3. L’intégration dans les rituels de classe
La frise ne s’utilise pas seulement lors d’ateliers dédiés. Nos enseignantes l’intègrent dans les rituels quotidiens : comptage des présences le matin, numérotation des jours de la semaine, repérage de la date du jour. En 10 minutes par jour, la frise devient une référence permanente de la classe, consultée naturellement par les enfants même en dehors des activités guidées.
Laissez la frise accessible à hauteur d’enfant en permanence. Les élèves qui ont une question mathématique durant un jeu libre vont spontanément la consulter comme référence, sans solliciter l’adulte. C’est l’autonomie Montessori en action.

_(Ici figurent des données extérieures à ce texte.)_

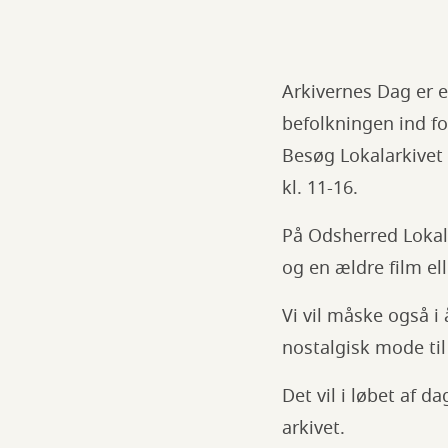
Arkivernes Dag er 
befolkningen ind for
Besøg Lokalarkivet
kl. 11-16.
På Odsherred Lokala
og en ældre film el
Vi vil måske også i
nostalgisk mode til 
Det vil i løbet af d
arkivet.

Perspectives : vers des frises enrichies et des outils numériques
La prochaine étape pour la Maison des Enfants Lumières est d’enrichir nos frises numériques avec des éléments culturels comoriens : des illustrations de la faune et de la flore locales associées à chaque chiffre, des comptines en shikomori imprimées sous les nombres, des références aux marchés et aux pratiques de commerce quotidiennes.
À plus long terme, dans le cadre du projet Lumin’Îles et du partenariat avec l’AFD, nous envisageons d’explorer des outils numériques simples — tablettes éducatives ou applications hors ligne — pour proposer des frises interactives aux enfants des classes primaires. Cette transition vers le numérique sera progressive et toujours accompagnée d’une réflexion sur l’accessibilité et la pertinence culturelle des outils.
Car c’est là le cœur de notre philosophie pédagogique : l’outil n’est jamais une fin en soi. Ce qui compte, c’est la lumière qu’il allume dans les yeux d’un enfant quand il comprend, pour la première fois, que 3 + 2 font 5.